*What is being asked*
Print the lines below word for word, leaving out the pictures.

*Text extracted from each page*

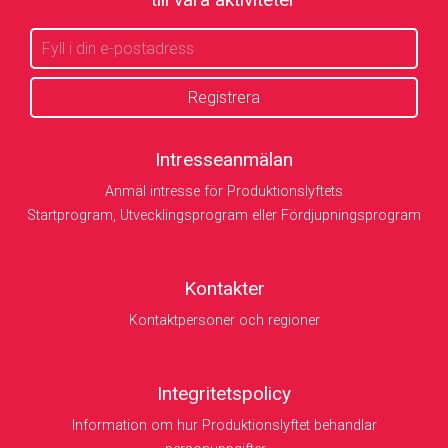
Intresseanmälan
Anmäl intresse för Produktionslyftets
Startprogram, Utvecklingsprogram eller Fördjupningsprogram
Kontakter
Kontaktpersoner och regioner
Integritetspolicy
Information om hur Produktionslyftet behandlar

*Expected output*
Intresseanmälan
Anmäl intresse för Produktionslyftets
Startprogram, Utvecklingsprogram eller Fördjupningsprogram
Kontakter
Kontaktpersoner och regioner
Integritetspolicy
Information om hur Produktionslyftet behandlar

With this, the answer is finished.